- **Task directions**
Without its pictures, the listing below is to be transcribed exactly.

- **Data below**
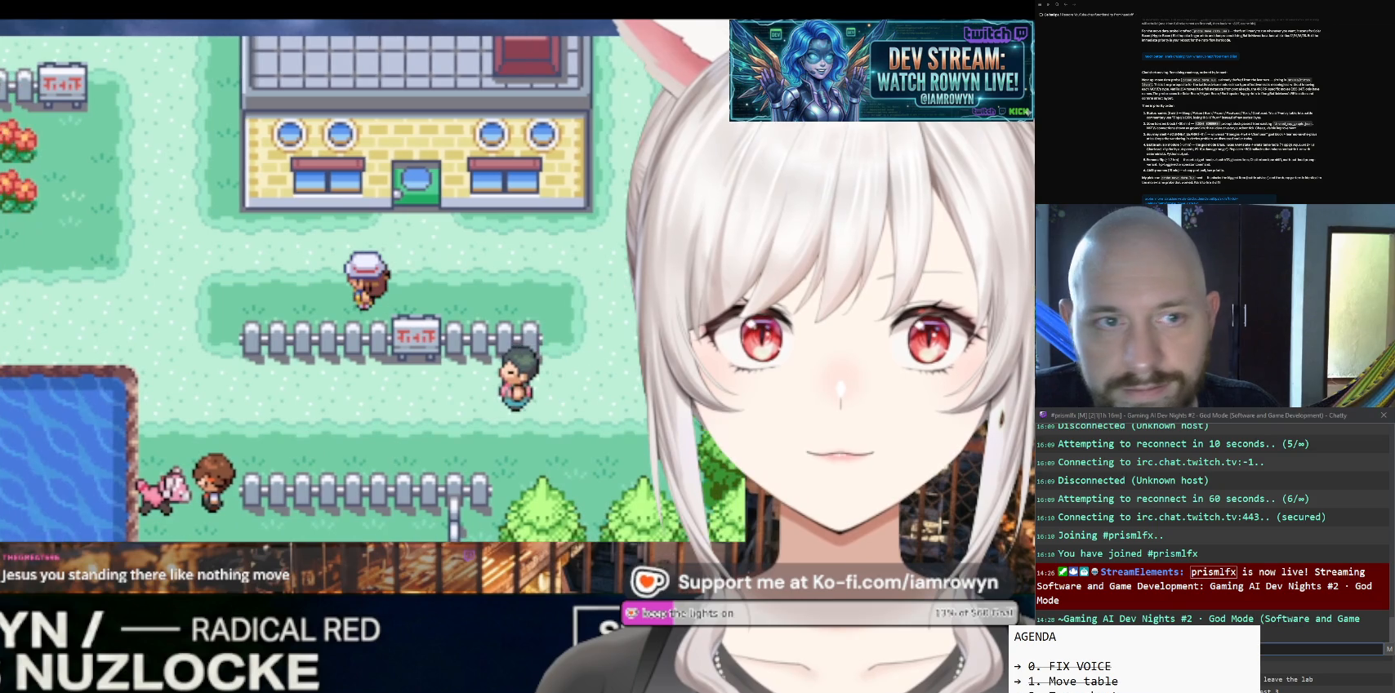
{"buttons": ["B"], "events": []}
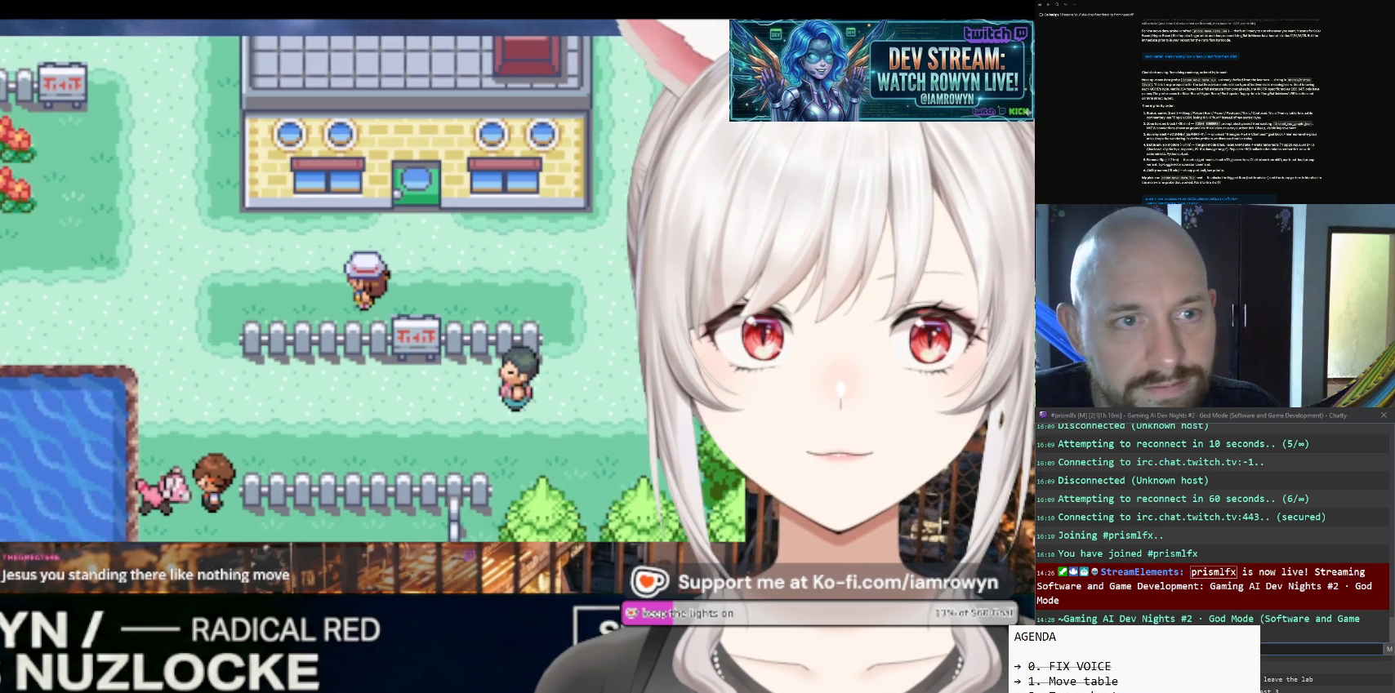
{"buttons": ["B"], "events": []}
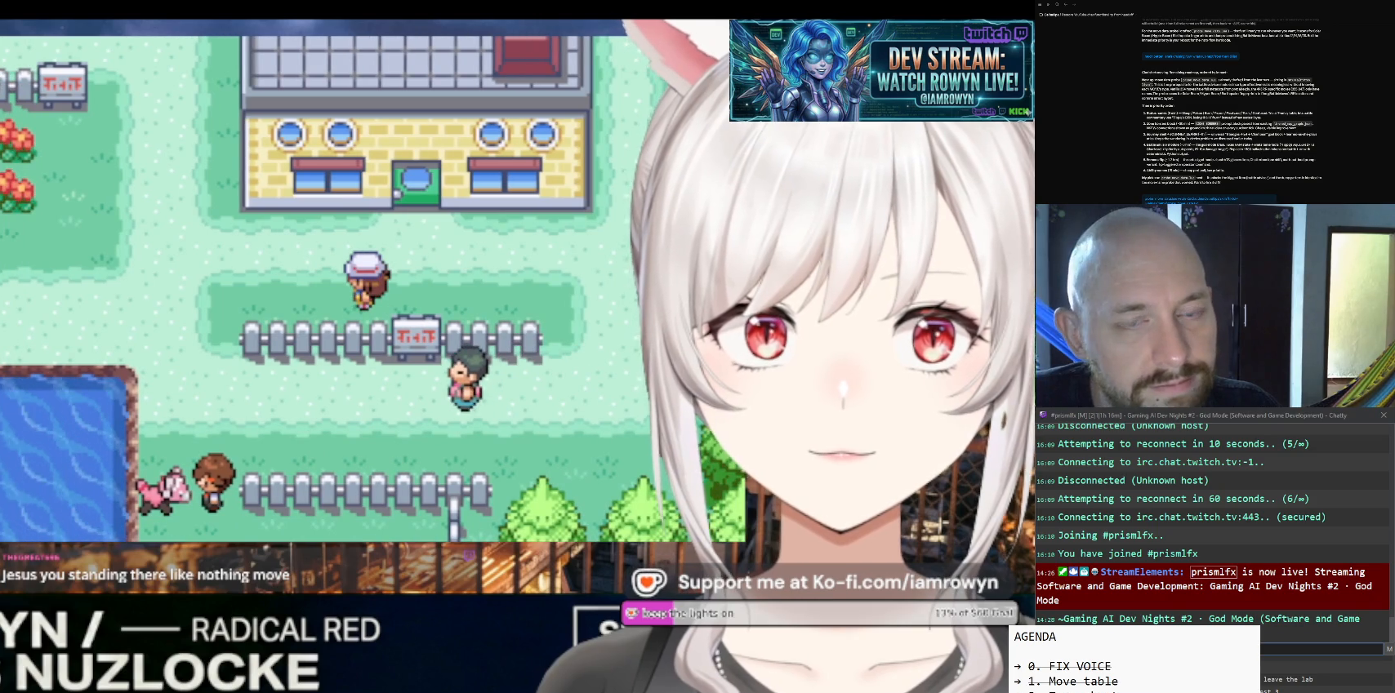
{"buttons": ["B"], "events": []}
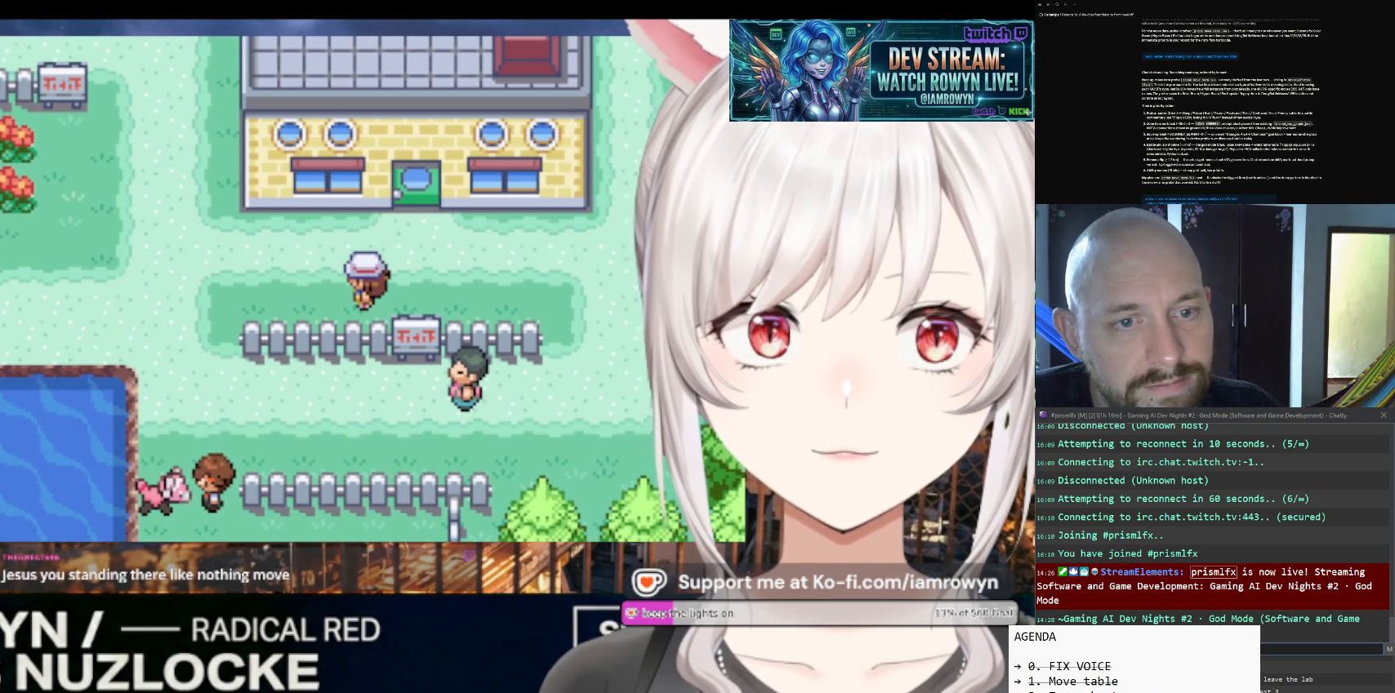
{"buttons": ["B"], "events": []}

- **Reply**
{"buttons": ["B"], "events": []}
{"buttons": ["B"], "events": []}
{"buttons": ["B"], "events": []}
{"buttons": ["B"], "events": []}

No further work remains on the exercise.